Corona and Globalization
We often talk about the term – Global. From experts to amateurs, global is a word which, in fact, is used globally. And with the term global, comes another related word that signifies the world today – GLOBALISATION.
Previously, a layman didn’t know the meaning of the word. Globalisation is simply the connection between different parts of the world, resulting in the expansion of international cultural, economic, and political activities. It is the movement and integration of goods and people among different countries. There are advantages and disadvantages of globalisation, all of which have economic, social, political, and cultural impacts.
In a country like India, where 65% of the population dwell in rural areas, explaining the term globalisation was impossible. But the rise of of the Coronavirus pandemic has made people aware, across every class and region, that a virus source which is believed to have started from a “wet market” in Wuhan, China, can and has affected 202 countries.
The disease, which became known as coronavirus disease 2019 (COVID-19), spread and developed into a worldwide pandemic in less than 40 days. An illness that infected one, in a place like China on December 27, 2019, has affected almost 9 lakh people in 90 days killing over 44,000 victims. The speed of the spread of COVID-19 in itself is a testimonial to the fact that we are now living in a highly compact and globalised world.
For the longest time, during an outbreak such as this, the developed countries usually stood strong. In the case of COVID-19, however, it has impacted all and sundry and has rapidly become a matter of great concern. The policymakers and experts are working day in and day out to resist this virus. Medical scientists, researchers and specialists are working rigorously to find a vaccine and prevent it.

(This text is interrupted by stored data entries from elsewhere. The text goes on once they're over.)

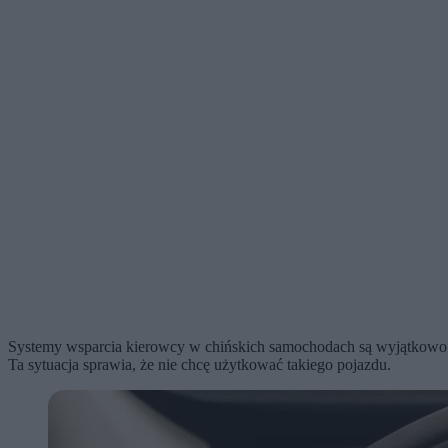
Systemy wsparcia kierowcy w chińskich samochodach są wyjątkowo wy
Ta sytuacja sprawia, że nie chcę użytkować takiego pojazdu.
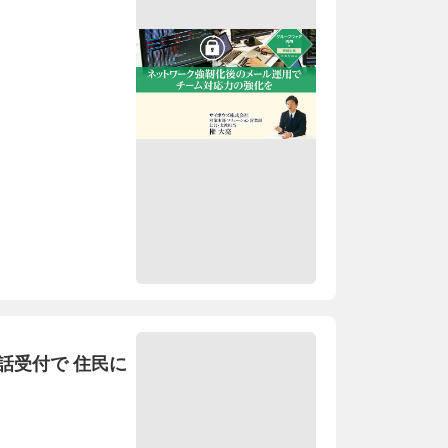
話受付で 住民に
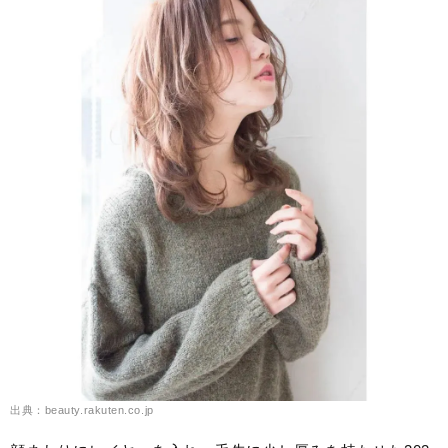
出典：beauty.rakuten.co.jp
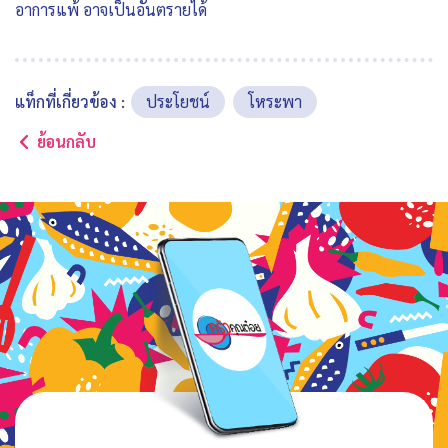
อาการแพ้ อาจเป็นอันตรายได้
แท็กที่เกี่ยวข้อง :
ประโยชน์
โหระพา
ย้อนกลับ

The coronavirus pandemic is having destructive repercussions for corporations and businesses that have benefitted from economic interdependence supported by cross-border supply chains. And China is the world’s most extensive production base that lies at the heart of many supply chains. Since the outbreak of the coronavirus, many companies that were dependent on China have been hit hard. Meanwhile, the tourism sectors of South Asian countries, including India, that has profited from the massive influx of tourists in recent years have been severely impacted by lockdowns across borders. These signs are vital to deduce that the economic front of developing countries is going to take a hit for a significant amount of time. The same goes for the developed countries.
There are two sides to the globalisation coin. On the negative side, though, it can cause global disparities, enable international terrorism and cross-border crime, and allow a rapid spread of the disease. Like the SARS outbreak in 2003. Still, compared to the start of this century, the cross-border movement of people has increased dramatically, and the speed of the spread of this novel coronavirus has been of an entirely different order. About 1.5 million NRI have returned to India within one month of the COVID-19 outbreak. This alone is an example of the affluence of cross border settlement of people due to globalisation.
On the positive side, the cross-border flow of people, goods, money and information creates new wealth and opportunity. All said, there is still a certain amount of stability in the economy because of the advancement of technology, which is a by-product of globalisation. But to precisely explain the global economic position of the world, we have to wait till the world completely resists the virus globally, putting an end to it!